Verbatim copy without images: return all of the data as it stands.

━━━━━━

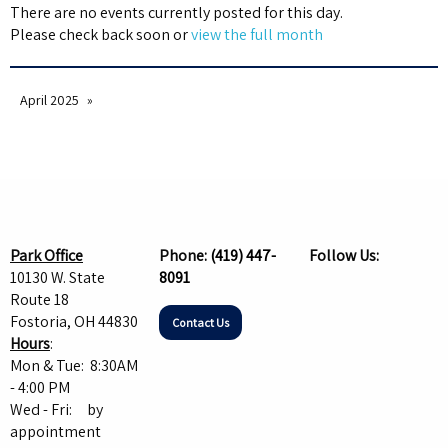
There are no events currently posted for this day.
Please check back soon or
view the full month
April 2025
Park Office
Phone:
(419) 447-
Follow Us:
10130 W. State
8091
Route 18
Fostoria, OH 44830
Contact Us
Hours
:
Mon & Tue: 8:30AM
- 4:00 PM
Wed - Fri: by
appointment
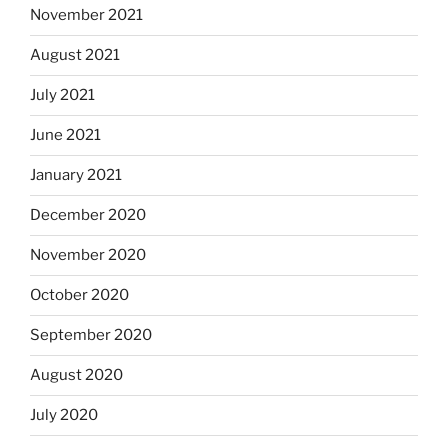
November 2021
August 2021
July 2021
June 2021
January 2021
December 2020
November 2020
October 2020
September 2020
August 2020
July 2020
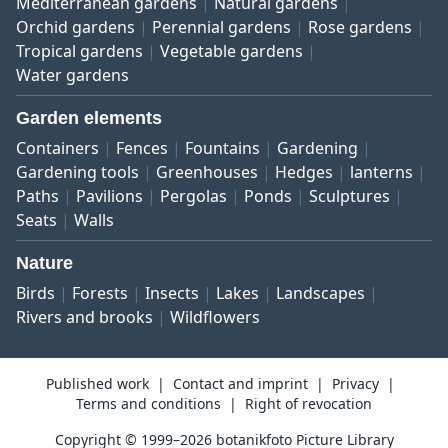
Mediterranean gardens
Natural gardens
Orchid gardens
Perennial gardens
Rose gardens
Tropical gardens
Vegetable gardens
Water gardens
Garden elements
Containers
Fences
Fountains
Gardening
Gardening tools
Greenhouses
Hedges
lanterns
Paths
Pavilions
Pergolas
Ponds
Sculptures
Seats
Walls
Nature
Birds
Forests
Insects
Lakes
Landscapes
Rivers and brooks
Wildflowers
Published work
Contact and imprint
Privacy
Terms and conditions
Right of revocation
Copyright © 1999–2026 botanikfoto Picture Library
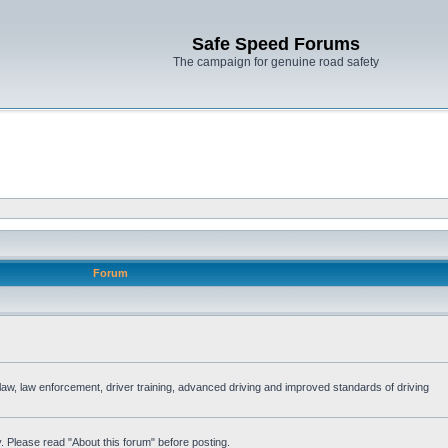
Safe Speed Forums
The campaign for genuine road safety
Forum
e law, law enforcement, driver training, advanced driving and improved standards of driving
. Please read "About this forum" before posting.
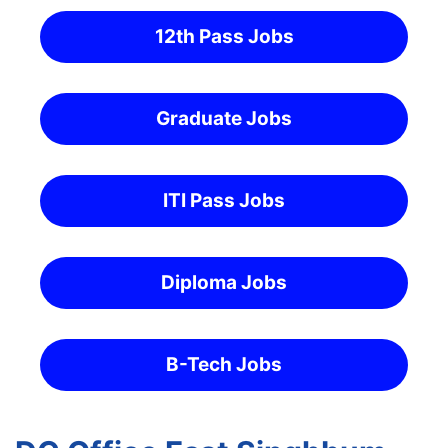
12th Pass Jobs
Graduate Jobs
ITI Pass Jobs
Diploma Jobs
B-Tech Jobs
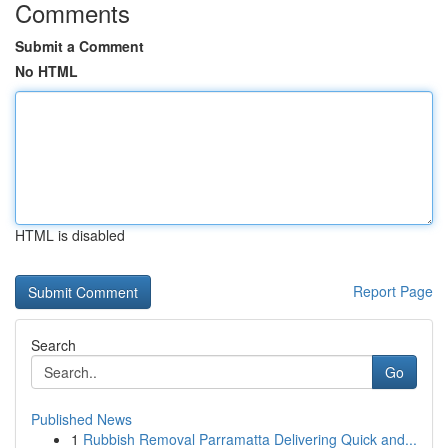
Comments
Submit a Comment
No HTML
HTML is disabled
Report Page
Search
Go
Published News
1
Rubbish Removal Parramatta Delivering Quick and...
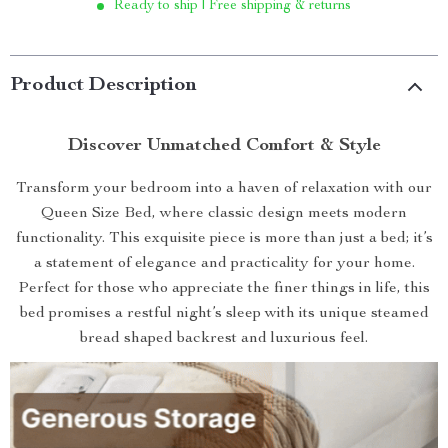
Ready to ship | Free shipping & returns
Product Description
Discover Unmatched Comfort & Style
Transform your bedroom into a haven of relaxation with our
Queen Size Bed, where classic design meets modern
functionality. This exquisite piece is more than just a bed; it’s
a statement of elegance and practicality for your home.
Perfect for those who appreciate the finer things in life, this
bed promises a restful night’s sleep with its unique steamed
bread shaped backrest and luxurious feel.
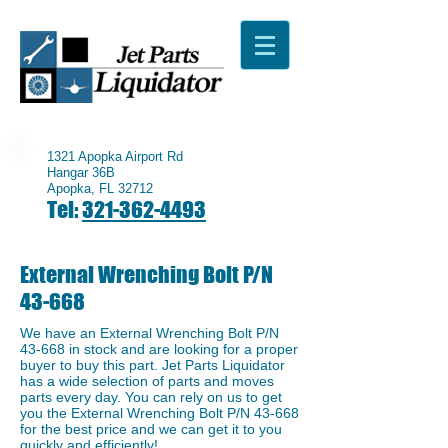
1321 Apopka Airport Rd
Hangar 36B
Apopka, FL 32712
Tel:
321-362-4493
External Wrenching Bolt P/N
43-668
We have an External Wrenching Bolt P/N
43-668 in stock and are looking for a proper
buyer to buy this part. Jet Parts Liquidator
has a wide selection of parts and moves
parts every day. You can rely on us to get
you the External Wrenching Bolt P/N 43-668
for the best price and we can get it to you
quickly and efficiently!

━━━━━━

◆ WRITTEN ANSWER:
There are no events currently posted for this day.
Please check back soon or
view the full month
April 2025
Park Office
Phone:
(419) 447-
Follow Us:
10130 W. State
8091
Route 18
Fostoria, OH 44830
Contact Us
Hours
:
Mon & Tue: 8:30AM
- 4:00 PM
Wed - Fri: by
appointment
November 2021
August 2021
July 2021
June 2021
January 2021
December 2020
November 2020
October 2020
September 2020
August 2020
July 2020
Mediterranean gardens
Natural gardens
Orchid gardens
Perennial gardens
Rose gardens
Tropical gardens
Vegetable gardens
Water gardens
Garden elements
Containers
Fences
Fountains
Gardening
Gardening tools
Greenhouses
Hedges
lanterns
Paths
Pavilions
Pergolas
Ponds
Sculptures
Seats
Walls
Nature
Birds
Forests
Insects
Lakes
Landscapes
Rivers and brooks
Wildflowers
Published work
Contact and imprint
Privacy
Terms and conditions
Right of revocation
Copyright © 1999–2026 botanikfoto Picture Library
Safe Speed Forums
The campaign for genuine road safety
Forum
e law, law enforcement, driver training, advanced driving and improved standards of driving
. Please read "About this forum" before posting.
12th Pass Jobs
Graduate Jobs
ITI Pass Jobs
Diploma Jobs
B-Tech Jobs
Comments
Submit a Comment
No HTML
HTML is disabled
Report Page
Search
Go
Published News
1
Rubbish Removal Parramatta Delivering Quick and...
Ready to ship | Free shipping & returns
Product Description
Discover Unmatched Comfort & Style
Transform your bedroom into a haven of relaxation with our
Queen Size Bed, where classic design meets modern
functionality. This exquisite piece is more than just a bed; it’s
a statement of elegance and practicality for your home.
Perfect for those who appreciate the finer things in life, this
bed promises a restful night’s sleep with its unique steamed
bread shaped backrest and luxurious feel.
1321 Apopka Airport Rd
Hangar 36B
Apopka, FL 32712
Tel:
321-362-4493
External Wrenching Bolt P/N
43-668
We have an External Wrenching Bolt P/N
43-668 in stock and are looking for a proper
buyer to buy this part. Jet Parts Liquidator
has a wide selection of parts and moves
parts every day. You can rely on us to get
you the External Wrenching Bolt P/N 43-668
for the best price and we can get it to you
quickly and efficiently!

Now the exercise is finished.